Now, after four years of touring pubs around the country, Peter is still playing to sell-out crowds.

“I’ve played to crowds of about 300 adults in their late 20s and early 30s,” he says, “And it still amazes me just how many of them know the songs and can sing along 20 years after they used to hear them.”

This time, Peter will be playing two separate shows in Thornbury – an 18-plus show and a children’s matinee. “The matinee is intended for adults who used to listen to my music and now have young children of their own. These parents have grown up with the music and can now introduce it to their kids. The over age shows are a bit rockier. I’m playing with a great band, who are just really good musicians. It’s not as hard-core as AC/DC, but it is a great live act.”

When I ask him if there was much difference between performing for kids and entertaining drunken adults, he laughs. “Well, the crowds at the 18-plus shows aren’t really drunk, they’re just at that happy, mellow and jolly stage. They’re only drinking two or three beers as opposed to ten, so they’re just having fun.”

Mind you, he does recall one odd instance of heckling. “Well,” he laughs, “Not so much heckled, but at my last show in Melbourne there was this one woman who was off her face. She kept yelling out to play this song that I didn’t actually play. I tried to ignore her but she was persistent, so after about five songs I had to explain that it wasn’t my song. She was a little disappointed.”

Certainly, Combe fans have their favourites (even, if in the case of the drunken heckler, they are actually someone else’s songs), but like any other performer, Peter still has songs that he enjoys playing live most: even if it is difficult to single them out.

“That is a hard one. There are about 300 songs! Of the old stuff, I love All Good Things from Newspaper Mama, Spangle Road, Lullaby (for Thom), and Rain from Spaghetti Bolognaise.” He divulges, “You know, I received a lot of mock complaints but the main complaint from parents was ‘If I have to hear that song one more time!’ I also had this one guy who insisted that the F-word was used in one of my songs – obviously it wasn’t there.”

No expletives then, but perhaps there are more contemporary themes within Peter compositions than we ever really gave him credit for. He may well have predicted a drought with Juicy Juicy Green Grass. Any truth to the concept that his lyric “fix the fence with sticky tape” is a stark commentary in Australia’s immigration policy? He laughs amiably. “Well, the short answer to that question is no.”

What about the possibility of addressing the print vs digital argument with an upgrade on Newspaper Mama. Perhaps Facebook Mama? This strikes a humorous note with Peter, though he does turn the idea over in his head for a moment. “I hadn’t actually thought of doing that with Newspaper Mama. There was actually a song on that album called Syntax Error, I’d thought of writing a sequel with updated terms.”

As children’s programs like YoGabbaGabba – the show’s musical guests have included The Roots, Ting Tings, The Shins, MGMT and Weezer – reach peak popularity with the little ones (and their Gen X parents) the conversation rolls around to collaborations. “Well, I’d love to collaborate with Paul Simon but that won’t happen.
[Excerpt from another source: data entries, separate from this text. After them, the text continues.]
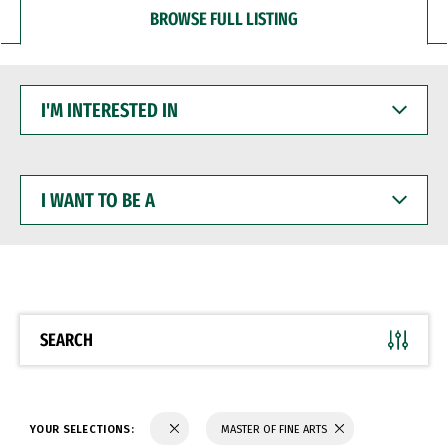
BROWSE FULL LISTING
I'M
INTERESTED
IN
I
WANT
TO
BE
A
SEARCH
YOUR SELECTIONS:
MASTER OF FINE ARTS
I think it would be fun to write a song with Paul Kelly too, because he’s a great songwriter and is as serious about his songwriting as I am.”

Phoning either Paul is not on Peter’s today list today though: “I have no intention of retiring. I just want to continue writing good songs. I try to make every album better than the last and steer clear of reproducing the same melodies. I’m hoping to get out to in Canada, the U.S and U.K. The thing with kids is that they’re the same all over the world, so I’d love to get over there and play.”